With the pictures left out, please write out exactly each line from the one containing "Programmes d'études" through the end of the material.
== Data listing ==
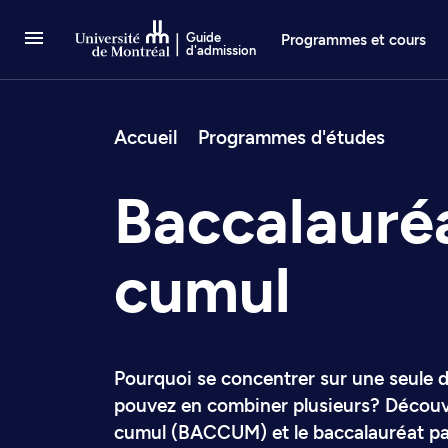
Passer au contenu
Guide
Programmes et cours
d'admission
Fil d’arianne
Accueil
Programmes d'études
Baccalauré
cumul
Pourquoi se concentrer sur une seule d
pouvez en combiner plusieurs? Découvr
cumul (BACCUM) et le baccalauréat pa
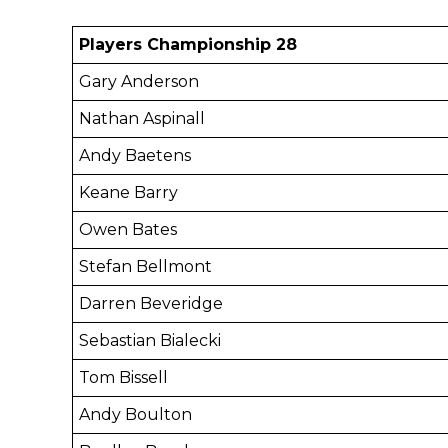
Players Championship 28
Gary Anderson
Nathan Aspinall
Andy Baetens
Keane Barry
Owen Bates
Stefan Bellmont
Darren Beveridge
Sebastian Bialecki
Tom Bissell
Andy Boulton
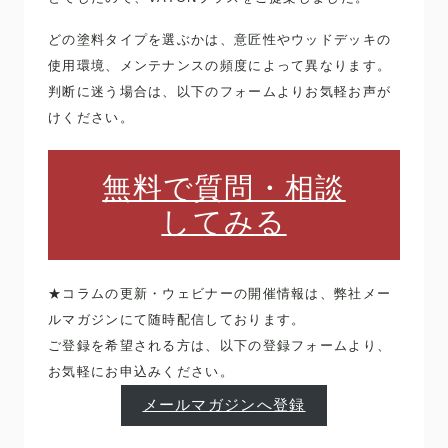
どの塗料タイプを選ぶかは、意匠性やウッドデッキの
使用環境、メンテナンスの頻度によって異なります。
判断に迷う場合は、以下のフォームよりお気軽お声が
けください。
無料で質問・相談
してみる
★コラムの更新・ウェビナーの開催情報は、弊社メー
ルマガジンにて随時配信しております。
ご登録を希望される方は、以下の登録フォームより、
お気軽にお申込みください。
メールマガジンへ登録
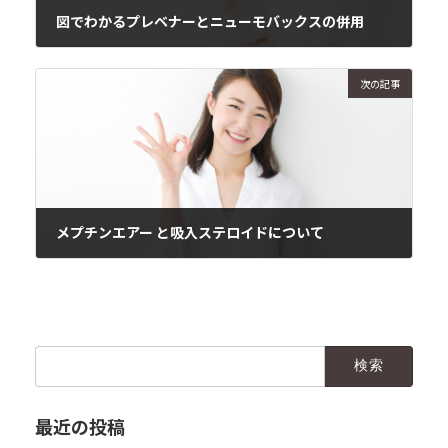
図でわかるプレベナーとニューモバックスの併用
2018年5月29日
次の記事
メプチンエアー と吸入ステロイドについて
2018年5月31日
検
索:
最近の投稿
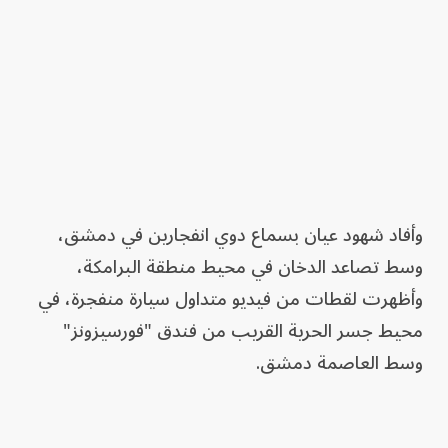
وأفاد شهود عيان بسماع دوي انفجارين في دمشق،
وسط تصاعد الدخان في محيط منطقة البرامكة،
وأظهرت لقطات من فيديو متداول سيارة منفجرة، في
محيط جسر الحرية القريب من فندق "فورسيزونز"
وسط العاصمة دمشق.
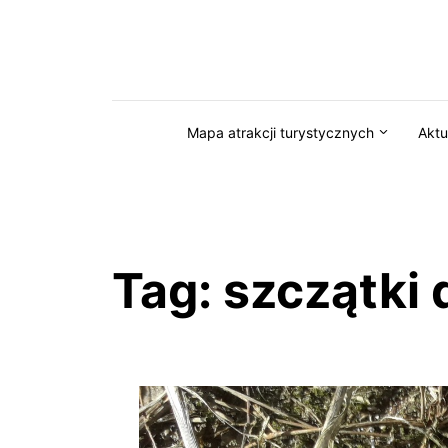
Przejdź do serwisu magazynkaszuby.pl
Mapa atrakcji turystycznych
Aktu
Tag:
szczątki 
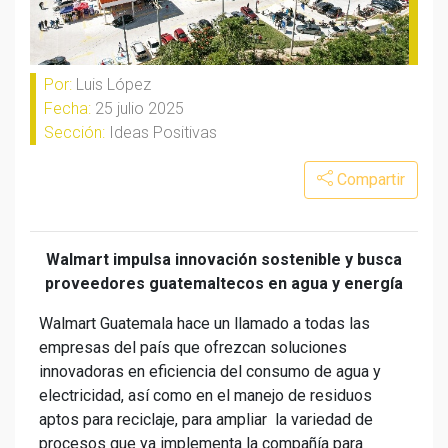
Por:
Luis López
Fecha:
25 julio 2025
Sección:
Ideas Positivas
Compartir
Walmart impulsa innovación sostenible y busca
proveedores guatemaltecos en agua y energía
Walmart Guatemala hace un llamado a todas las
empresas del país que ofrezcan soluciones
innovadoras en eficiencia del consumo de agua y
electricidad, así como en el manejo de residuos
aptos para reciclaje, para ampliar la variedad de
procesos que ya implementa la compañía para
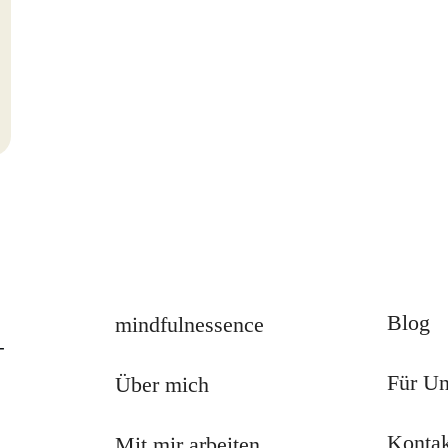
Blog
mindfulnessence
-
Für U
Über mich
Konta
Mit mir arbeiten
===
▶ _Result_
Programmes d'études
Baccalauré
cumul
Pourquoi se concentrer sur une seule d
pouvez en combiner plusieurs? Découvr
cumul (BACCUM) et le baccalauréat pa
Players Championship 28
Gary Anderson
Nathan Aspinall
Andy Baetens
Keane Barry
Owen Bates
Stefan Bellmont
Darren Beveridge
Sebastian Bialecki
Tom Bissell
Andy Boulton
どの塗料タイプを選ぶかは、意匠性やウッドデッキの
使用環境、メンテナンスの頻度によって異なります。
判断に迷う場合は、以下のフォームよりお気軽お声が
けください。
無料で質問・相談
してみる
★コラムの更新・ウェビナーの開催情報は、弊社メー
ルマガジンにて随時配信しております。
ご登録を希望される方は、以下の登録フォームより、
お気軽にお申込みください。
メールマガジンへ登録
図でわかるプレベナーとニューモバックスの併用
2018年5月29日
次の記事
メプチンエアー と吸入ステロイドについて
2018年5月31日
検
索:
最近の投稿
وأفاد شهود عيان بسماع دوي انفجارين في دمشق،
وسط تصاعد الدخان في محيط منطقة البرامكة،
وأظهرت لقطات من فيديو متداول سيارة منفجرة، في
محيط جسر الحرية القريب من فندق "فورسيزونز"
وسط العاصمة دمشق.
Przejdź do serwisu magazynkaszuby.pl
Mapa atrakcji turystycznych
Aktu
Tag:
szczątki 
Por:
Luis López
Fecha:
25 julio 2025
Sección:
Ideas Positivas
Compartir
Walmart impulsa innovación sostenible y busca
proveedores guatemaltecos en agua y energía
Walmart Guatemala hace un llamado a todas las
empresas del país que ofrezcan soluciones
innovadoras en eficiencia del consumo de agua y
electricidad, así como en el manejo de residuos
aptos para reciclaje, para ampliar la variedad de
procesos que ya implementa la compañía para
Blog
mindfulnessence
-
Für U
Über mich
Konta
Mit mir arbeiten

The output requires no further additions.